(Transcribed page contents)
──────────

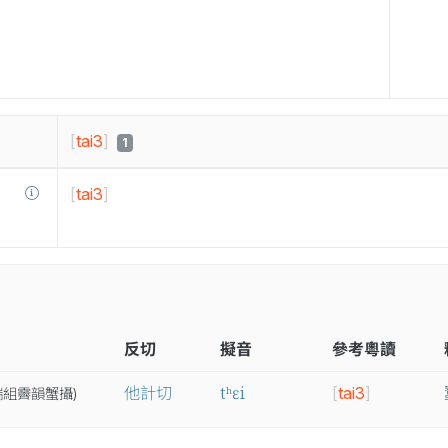
[
tai3
]
1
[
tai3
]
反切
擬音
參考粵讀
tʰɛi
他計切
[
tai3
]
端
組
霽
韻
蟹
攝
)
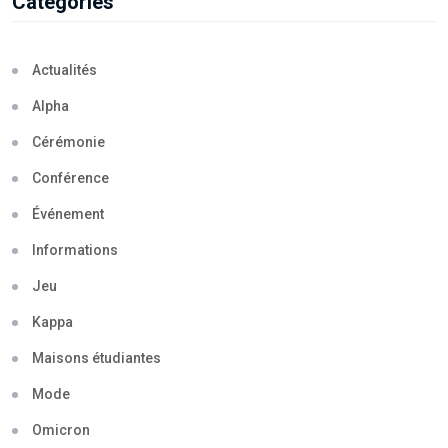
Categories
Actualités
Alpha
Cérémonie
Conférence
Événement
Informations
Jeu
Kappa
Maisons étudiantes
Mode
Omicron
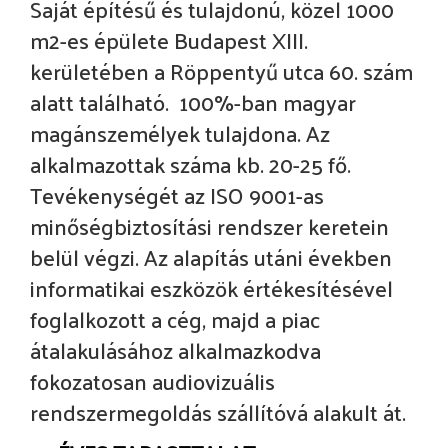
Saját építésű és tulajdonú, közel 1000
m2-es épülete Budapest XIII.
kerületében a Röppentyű utca 60. szám
alatt található. 100%-ban magyar
magánszemélyek tulajdona. Az
alkalmazottak száma kb. 20-25 fő.
Tevékenységét az ISO 9001-as
minőségbiztosítási rendszer keretein
belül végzi. Az alapítás utáni években
informatikai eszközök értékesítésével
foglalkozott a cég, majd a piac
átalakulásához alkalmazkodva
fokozatosan audiovizuális
rendszermegoldás szállítóvá alakult át.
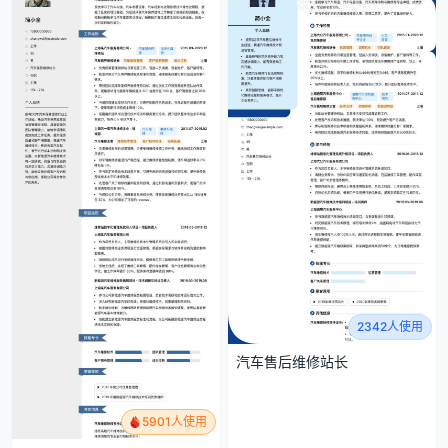
2342人使用
汽车售后维修站长
5901人使用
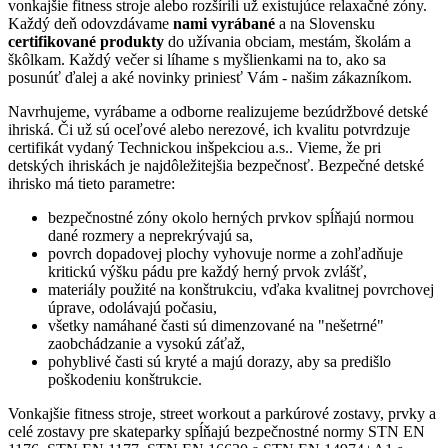
vonkajšie fitness stroje alebo rozšírili už existujúce relaxačné zóny.
Každý deň odovzdávame
nami vyrábané
a na Slovensku
certifikované produkty
do užívania obciam, mestám, školám a
škôlkam. Každý večer si líhame s myšlienkami na to, ako sa
posunúť ďalej a aké novinky priniesť Vám - našim zákazníkom.
Navrhujeme, vyrábame a odborne realizujeme bezúdržbové detské
ihriská. Či už sú oceľové alebo nerezové, ich kvalitu potvrdzuje
certifikát vydaný Technickou inšpekciou a.s.. Vieme, že pri
detských ihriskách je najdôležitejšia bezpečnosť. Bezpečné detské
ihrisko má tieto parametre:
bezpečnostné zóny okolo herných prvkov spĺňajú normou
dané rozmery a neprekrývajú sa,
povrch dopadovej plochy vyhovuje norme a zohľadňuje
kritickú výšku pádu pre každý herný prvok zvlášť,
materiály použité na konštrukciu, vďaka kvalitnej povrchovej
úprave, odolávajú počasiu,
všetky namáhané časti sú dimenzované na "nešetrné"
zaobchádzanie a vysokú záťaž,
pohyblivé časti sú kryté a majú dorazy, aby sa predišlo
poškodeniu konštrukcie.
Vonkajšie fitness stroje, street workout a parkúrové zostavy, prvky a
celé zostavy pre skateparky spĺňajú bezpečnostné normy STN EN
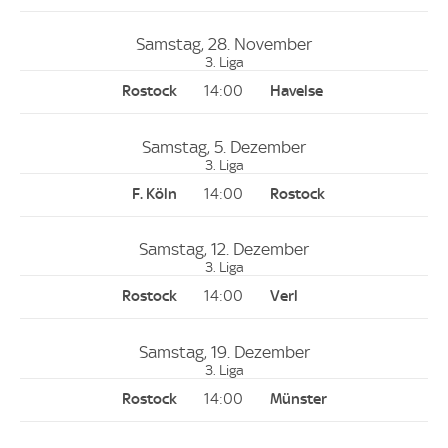
Samstag, 28. November
3. Liga
14:00
Samstag, 5. Dezember
3. Liga
14:00
Samstag, 12. Dezember
3. Liga
14:00
Samstag, 19. Dezember
3. Liga
14:00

──────────

Omit all pictures while transcribing the entries verbatim.

[
tai3
]
1
[
tai3
]
反切
擬音
參考粵讀
tʰɛi
他計切
[
tai3
]
端
組
霽
韻
蟹
攝
)
Categories
Actualités
Alpha
Cérémonie
Conférence
Événement
Informations
Jeu
Kappa
Maisons étudiantes
Mode
Omicron
Saját építésű és tulajdonú, közel 1000
m2-es épülete Budapest XIII.
kerületében a Röppentyű utca 60. szám
alatt található. 100%-ban magyar
magánszemélyek tulajdona. Az
alkalmazottak száma kb. 20-25 fő.
Tevékenységét az ISO 9001-as
minőségbiztosítási rendszer keretein
belül végzi. Az alapítás utáni években
informatikai eszközök értékesítésével
foglalkozott a cég, majd a piac
átalakulásához alkalmazkodva
fokozatosan audiovizuális
rendszermegoldás szállítóvá alakult át.
2342人使用
汽车售后维修站长
5901人使用
vonkajšie fitness stroje alebo rozšírili už existujúce relaxačné zóny.
Každý deň odovzdávame
nami vyrábané
a na Slovensku
certifikované produkty
do užívania obciam, mestám, školám a
škôlkam. Každý večer si líhame s myšlienkami na to, ako sa
posunúť ďalej a aké novinky priniesť Vám - našim zákazníkom.
Navrhujeme, vyrábame a odborne realizujeme bezúdržbové detské
ihriská. Či už sú oceľové alebo nerezové, ich kvalitu potvrdzuje
certifikát vydaný Technickou inšpekciou a.s.. Vieme, že pri
detských ihriskách je najdôležitejšia bezpečnosť. Bezpečné detské
ihrisko má tieto parametre:
bezpečnostné zóny okolo herných prvkov spĺňajú normou
dané rozmery a neprekrývajú sa,
povrch dopadovej plochy vyhovuje norme a zohľadňuje
kritickú výšku pádu pre každý herný prvok zvlášť,
materiály použité na konštrukciu, vďaka kvalitnej povrchovej
úprave, odolávajú počasiu,
všetky namáhané časti sú dimenzované na "nešetrné"
zaobchádzanie a vysokú záťaž,
pohyblivé časti sú kryté a majú dorazy, aby sa predišlo
poškodeniu konštrukcie.
Vonkajšie fitness stroje, street workout a parkúrové zostavy, prvky a
celé zostavy pre skateparky spĺňajú bezpečnostné normy STN EN
Samstag, 28. November
3. Liga
14:00
Samstag, 5. Dezember
3. Liga
14:00
Samstag, 12. Dezember
3. Liga
14:00
Samstag, 19. Dezember
3. Liga
14:00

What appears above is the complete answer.